▶ **TASK TO CARRY OUT**
Go through the listing below and output exactly the line with "table_cell [1135, 1001, 1298, 1031]", the line with "table_cell [962, 751, 1134, 781]", and each line between; omit the rest.

↓

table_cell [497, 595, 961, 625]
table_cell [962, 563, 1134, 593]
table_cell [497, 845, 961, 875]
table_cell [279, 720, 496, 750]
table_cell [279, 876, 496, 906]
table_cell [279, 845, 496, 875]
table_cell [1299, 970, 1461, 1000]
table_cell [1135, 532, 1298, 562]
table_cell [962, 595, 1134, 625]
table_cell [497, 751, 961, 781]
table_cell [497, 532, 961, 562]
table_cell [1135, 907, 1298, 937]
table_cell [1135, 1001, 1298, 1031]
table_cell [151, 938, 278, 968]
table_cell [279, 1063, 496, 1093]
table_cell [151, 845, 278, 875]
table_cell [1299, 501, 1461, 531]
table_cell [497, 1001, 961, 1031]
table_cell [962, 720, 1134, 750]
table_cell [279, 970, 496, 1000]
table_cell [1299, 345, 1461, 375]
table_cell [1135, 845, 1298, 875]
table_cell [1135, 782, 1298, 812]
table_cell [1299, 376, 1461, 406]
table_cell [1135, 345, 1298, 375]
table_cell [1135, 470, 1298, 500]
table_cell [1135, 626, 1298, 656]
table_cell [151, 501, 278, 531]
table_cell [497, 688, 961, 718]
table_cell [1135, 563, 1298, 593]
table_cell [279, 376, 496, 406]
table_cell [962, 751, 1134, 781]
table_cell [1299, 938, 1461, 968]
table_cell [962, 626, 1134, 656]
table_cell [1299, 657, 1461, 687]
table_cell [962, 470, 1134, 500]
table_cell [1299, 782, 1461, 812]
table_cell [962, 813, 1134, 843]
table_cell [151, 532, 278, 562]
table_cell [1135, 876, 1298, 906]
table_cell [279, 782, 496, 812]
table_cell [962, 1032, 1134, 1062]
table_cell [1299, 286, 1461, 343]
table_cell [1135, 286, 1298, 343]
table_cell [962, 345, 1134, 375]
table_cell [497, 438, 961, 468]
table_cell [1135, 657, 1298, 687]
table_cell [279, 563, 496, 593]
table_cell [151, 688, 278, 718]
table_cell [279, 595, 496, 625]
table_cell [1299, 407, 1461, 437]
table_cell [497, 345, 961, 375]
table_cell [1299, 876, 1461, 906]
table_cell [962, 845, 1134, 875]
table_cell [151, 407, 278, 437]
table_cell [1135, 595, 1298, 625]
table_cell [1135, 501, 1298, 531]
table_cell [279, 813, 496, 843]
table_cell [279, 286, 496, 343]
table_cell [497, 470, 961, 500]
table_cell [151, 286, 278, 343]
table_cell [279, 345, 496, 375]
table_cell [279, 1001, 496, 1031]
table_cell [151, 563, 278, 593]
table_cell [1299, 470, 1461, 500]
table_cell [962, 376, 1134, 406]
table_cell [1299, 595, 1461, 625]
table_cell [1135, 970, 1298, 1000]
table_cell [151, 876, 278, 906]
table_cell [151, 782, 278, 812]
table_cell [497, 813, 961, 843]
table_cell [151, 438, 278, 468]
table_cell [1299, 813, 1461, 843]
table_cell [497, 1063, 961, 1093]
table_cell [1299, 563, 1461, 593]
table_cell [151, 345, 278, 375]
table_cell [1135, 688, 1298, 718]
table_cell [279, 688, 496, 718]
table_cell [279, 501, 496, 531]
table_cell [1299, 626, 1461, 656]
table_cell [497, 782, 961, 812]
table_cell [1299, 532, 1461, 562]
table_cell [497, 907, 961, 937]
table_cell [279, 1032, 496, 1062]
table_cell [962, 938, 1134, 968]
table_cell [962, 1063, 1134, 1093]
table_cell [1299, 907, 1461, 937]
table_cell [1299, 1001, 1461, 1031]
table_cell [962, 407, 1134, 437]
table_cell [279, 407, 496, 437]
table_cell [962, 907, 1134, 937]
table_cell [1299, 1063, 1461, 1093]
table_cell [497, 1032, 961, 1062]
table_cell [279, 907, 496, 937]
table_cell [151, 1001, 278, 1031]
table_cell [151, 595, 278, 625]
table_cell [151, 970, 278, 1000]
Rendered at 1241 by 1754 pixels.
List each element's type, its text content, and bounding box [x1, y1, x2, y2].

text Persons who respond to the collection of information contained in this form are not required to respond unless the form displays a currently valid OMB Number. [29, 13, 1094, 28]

↑

▶ **COMPLETED TASK**
table_cell [1135, 1001, 1298, 1031]
table_cell [151, 938, 278, 968]
table_cell [279, 1063, 496, 1093]
table_cell [151, 845, 278, 875]
table_cell [1299, 501, 1461, 531]
table_cell [497, 1001, 961, 1031]
table_cell [962, 720, 1134, 750]
table_cell [279, 970, 496, 1000]
table_cell [1299, 345, 1461, 375]
table_cell [1135, 845, 1298, 875]
table_cell [1135, 782, 1298, 812]
table_cell [1299, 376, 1461, 406]
table_cell [1135, 345, 1298, 375]
table_cell [1135, 470, 1298, 500]
table_cell [1135, 626, 1298, 656]
table_cell [151, 501, 278, 531]
table_cell [497, 688, 961, 718]
table_cell [1135, 563, 1298, 593]
table_cell [279, 376, 496, 406]
table_cell [962, 751, 1134, 781]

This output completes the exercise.